- Born: 7 November 1834 Müden (Aller), Germany
- Died: 27 December 1911 (aged 77) Muden, KwaZulu-Natal, South Africa
- Occupation: Missionary
- Known for: Town establishment. Making "wine" out of oranges
- Spouse: Marie Sophie Auguste Horst

= Otto Heinrich Röttcher =

Otto Heinrich Röttcher (7 November 1834 – 27 December 1911) was a missionary, established a town in South Africa and is known for making “wine“ out of oranges. He came from Müden (Aller), Germany to South Africa.

==Roots==
He came to South Africa in 1862 on the ship Candace from Germany. He was first stationed at Hermannsburg, KwaZulu-Natal.

==Work life==
As a missionary he was deployed in Midlands of KwaZulu-Natal, South Africa. He was a member of the Berlin Missionary Society. He worked under the Zulu nation.

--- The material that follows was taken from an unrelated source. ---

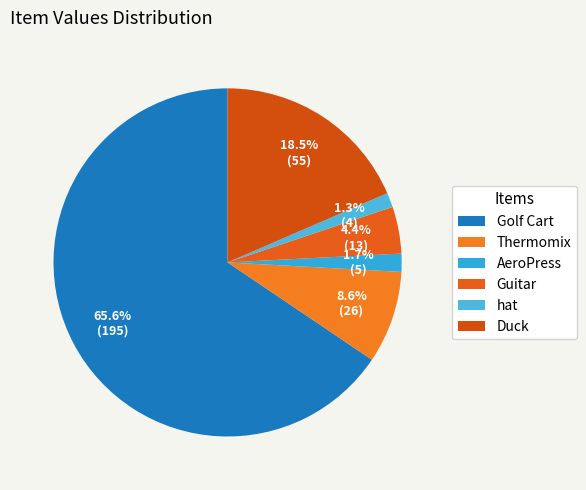

To the nearest percent, what is the combined percentage of Guitar and hat?

6%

He established a town in the Midlands of KwaZulu-Natal calling it Muden, KwaZulu-Natal, named after the town he came from in Germany. The town still exist today.

Because he needed wine for Holy Communion, the missionary in 1916 was forced to make “wine” from oranges, since no grapes were available. He established the Sonnegold Orange Winery. His son Heinrich Christoph Röttcher (b.10 Sep 1879, d.17 Oct 1958) continued his father's “wine”-making, which was handed over to his grandchild Karl Kurt Röttcher (b. 25 Aug 1910). Karl opened a formal business in 1959 called Röttcher Wineries, which is situated between Nelspruit and White River, Mpumalanga in the Lowveld, Eastern Transvaal, South Africa.

==Personal life==
He married Marie Sophie Auguste Horst (15 September 1836 – 30 May 1922).